Zinnwald Lithium is aiming to finish a bankable feasibility study in about 12 months and move its namesake lithium project in Germany towards production in 2026 after delivering a favourable preliminary economic study on a proposed US$336 million venture supplying battery-grade lithium hydroxide to the European market.
The London-listed company, which has a current market value around US$32 million and less than $5m in the bank, said an underground mine and plant able to produce up to 12,000 tonnes per annum of 99.5% LiOH, in the Saxony region in south-east Germany, could generate a post-tax NPV of US$1012m (8% discount rate) and IRR of 29.3% with the LiOH fetching $22,500 per tonne.
Life-of-mine (plus-35 years) operating costs were pegged at $6200/t after by-product credits from sales of potassium sulphate, precipitated calcium carbonate, granite and sand.
Zinnwald has a current measured and indicated lithium resource of 35.51 million tonnes of greisen ore grading an average 3519ppm lithium.
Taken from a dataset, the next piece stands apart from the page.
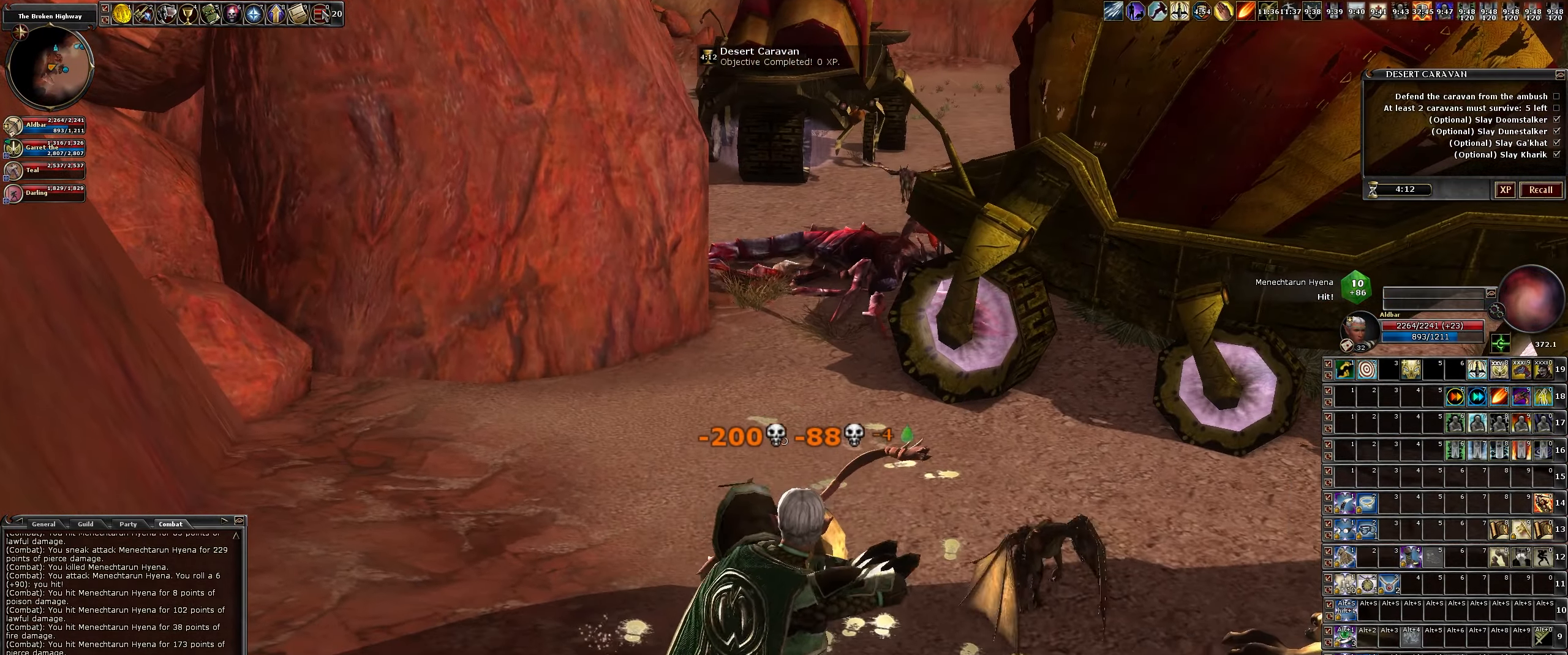
{"keys": ["a", "w"], "mouse": ["left"], "events": [[333, "a", "down"]]}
Zinnwald Lithium said it needed to better define resources and reserves in the core Zinnwald licence deposit with ongoing infill drilling.
“The current measured and indicated lithium resource … which provides feed for over 35 years, is scalable and the short timeframe to production, targeted for 2026, is very opportune, given the strong LiOH prices and global rise in green energy strategies,” CEO Anton du Plessis said.
“We have made significant progress over the last year, undertaking extensive research and testwork to re-orient the project towards producing circa-12ktpa battery-grade lithium hydroxide from the initial plan to produce 5ktpa of lithium fluoride.”
The compound annual growth rate of the lithium market for battery applications was projected by Roskill to be more than 20% per year to 2028, Zinnwald Lithium said. Benchmark Mineral Intelligence says 282 battery gigafactories are at various stages of production and construction, up from only three in 2015, requiring 5Mt of lithium a year compared with the 480,000t produced in 2021.
Benchmark has estimated $42billion needs to be spent by 2030 to meet demand for lithium.